━━━ EXTRAIT DU TEXTE

SMART BETA : LES PETITES ENTREPRISES ET LES ACTIONS MOMENTUM SURPERFORMENT
POINTS CLÉS
- Il est facile de trouver des types d’actions qui ont surperformé par le passé sur la base de critères quantitatifs. Ces critères s’appellent des facteurs.
- Il est important de connaître ces facteurs, car ils sont utilisés dans les ETF Smart Beta, particulièrement à la mode, et probablement à raison.
- Les facteurs small, value et momentum semblent être les plus robustes, même si les facteurs qualité, investissement et faible volatilité restent intéressants.
Les facteurs Smart Beta sont très nombreux, mais finalement peu sont « robustes »
Cet article fait suite à l’article, « Surperformer le marché grâce au Smart Beta ? ». Les chercheurs et les investisseurs ont découvert, parfois depuis très longtemps, que certains styles d’actions surperformaient le marché. On s’est, par exemple, aperçu que les entreprises ayant une bonne profitabilité surperformaient les autres, celles qui faisaient des augmentations de capital sous-performaient, celles qui investissaient peu surperformaient, les petites capitalisations surperformaient, les entreprises payant des dividendes surperformaient etc. Ces types de sociétés sont définies sur la bases de critères quantitatifs, encore appelés facteurs.

━━━━━━

§ **LISTE DES TÂCHES**:
**a)** Traduisez en anglais cette phrase de l'extrait sur le Smart Beta : « Il est facile de trouver des types d’actions qui ont surperformé par le passé sur la base de critères quantitatifs. »
**b)** Donnez la suite de l'extrait sur le Smart Beta, à partir de sa dernière phrase.
Le matériel fourni n'est pas nécessaire ici.

━━━ DONNÉES À ANALYSER

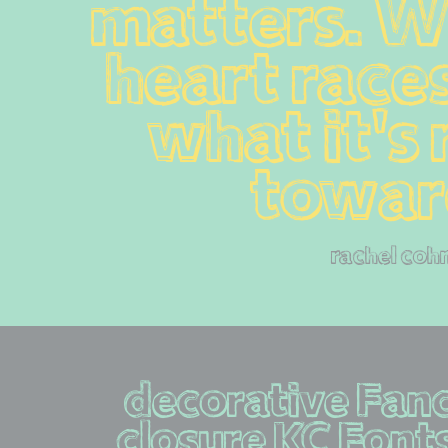
matters. W
heart races,
what it's 
towar
rachel coh
decorative Fanc
closure KC Fonts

━━━━━━

§ **RÉPONSES PAR POINT**:
**a)** It is easy to find types of stocks that have outperformed in the past based on quantitative criteria.

**b)**
De manière générale, ces facteurs ont été découverts de manière empirique, c’est-à-dire sur la base de l’historique. Il faut alors trouver les causes, a posteriori. En étudiant l’historique, on peut tomber au hasard sur des anomalies (un facteur qui n’a pas encore été expliqué). Mais ce n’est peut-être que du hasard, justement. Il faut donc trouver des justifications théoriques valables. Ces explications sont de deux types. Certains expliquent que cette surperformance est due à un plus grand risque et d’autres à un comportement irrationnel des investisseurs. De toutes les manières, ces actions de permettent pas de gagner à tous les coups.
Pour savoir si un de ces facteurs est vraiment à prendre en compte et non dû au hasard, il y quelques vérifications à faire. Je vais en citer seulement quelques-unes :
- Le facteur doit être puissant de manière progressive (le décile ayant le facteur le plus fort surperforme le décile d’après, etc.).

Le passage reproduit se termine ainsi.